Fichte deutete das Wort „Ich“ deklariert unverhohlen als begrifflich funktionierenden Ausdruck, welcher das denkende Ich zum begrifflichen Inhalt und zum Referenten habe. Dies nannte er Einheit von Subjekt und Objekt. Das Subjekt, welches uns auch Objekt zu sein vermag, ist das Subjekt-Objekt. Daraus wurde bei Hegel die Einheit von Begriff und Gegenstand. [Auch die Einheit von Subjekt [der Wahrheit] und Substanz [der Wahrheit]. – Ein absoluter Begriff mit absolutem Inhalt und absolutem Gegenstand. - Nach dem Motto: „absoluter Begriff und Begriff des Absoluten sind dasselbe.“ – Man sollte m. E. aber bedenken, dass es gewagte Schritte sind, von den Verwendungsweisen des unscheinbaren Wortes „ich“ her so nonchalant zum Begriff eines Absoluten und dessen [dieses Begriffs] garantierter und vergewisserungsfähiger Referenz vorzustoßen.

 

Hinzu kommen noch diverse Dynamisierungsversuche bezüglich [einer Wechselwirkung von] Substanz und Subjekt, und wir haben ein System-Programm des erwachenden, sich erweiternden und sich vollendenden absoluten Bewusstseins. Aus der Nacht des Bewusstseins dämmert uns die Ahnung eines Absoluten herauf, entfaltet, erweitert und vervollkommnet sich zur Methode der perfekten philosophischen Erkenntnis.
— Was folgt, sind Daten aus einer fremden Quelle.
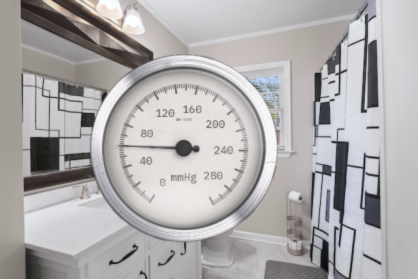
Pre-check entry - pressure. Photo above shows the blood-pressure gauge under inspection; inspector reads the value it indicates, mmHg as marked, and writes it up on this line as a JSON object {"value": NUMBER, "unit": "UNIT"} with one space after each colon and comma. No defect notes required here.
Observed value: {"value": 60, "unit": "mmHg"}
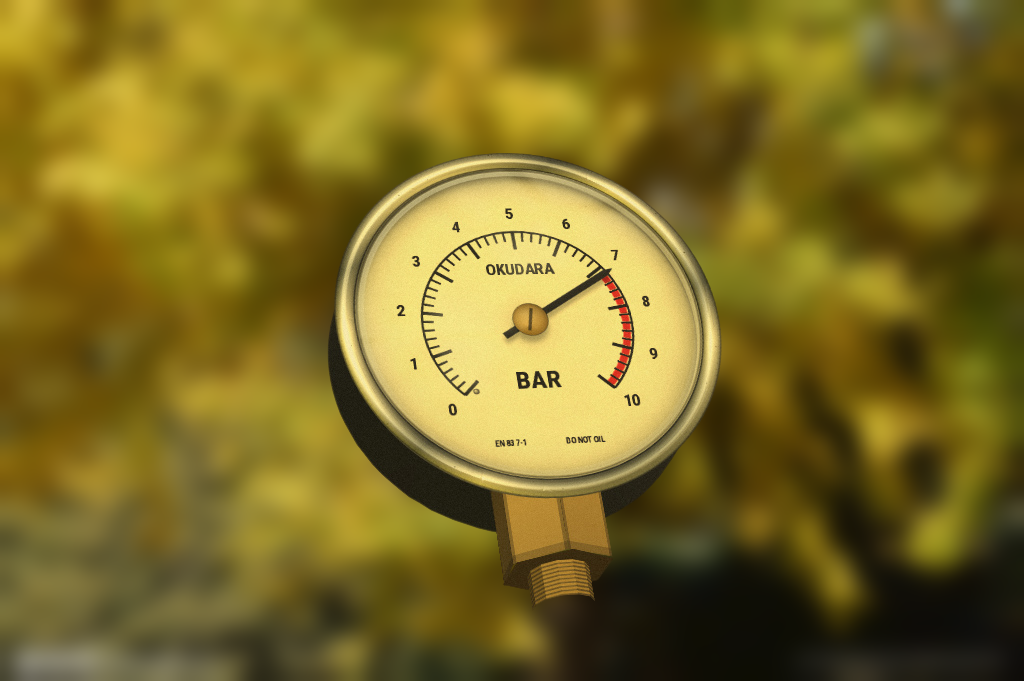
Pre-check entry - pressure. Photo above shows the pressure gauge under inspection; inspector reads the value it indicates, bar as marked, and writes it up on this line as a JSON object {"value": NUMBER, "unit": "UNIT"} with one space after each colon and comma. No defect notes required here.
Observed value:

Damit sind wir bei einer weiteren Einheit angelangt: der Einheit von Gegenstand und Methode. – Der Gegenstand der absoluten Erkenntnis, das Absolute, koinzidiert mit der Methode der absoluten Erkenntnis. – So ungefähr können wir uns den Einstieg in die Dynamik der Philosophie des Deutschen Idealismus vorstellen.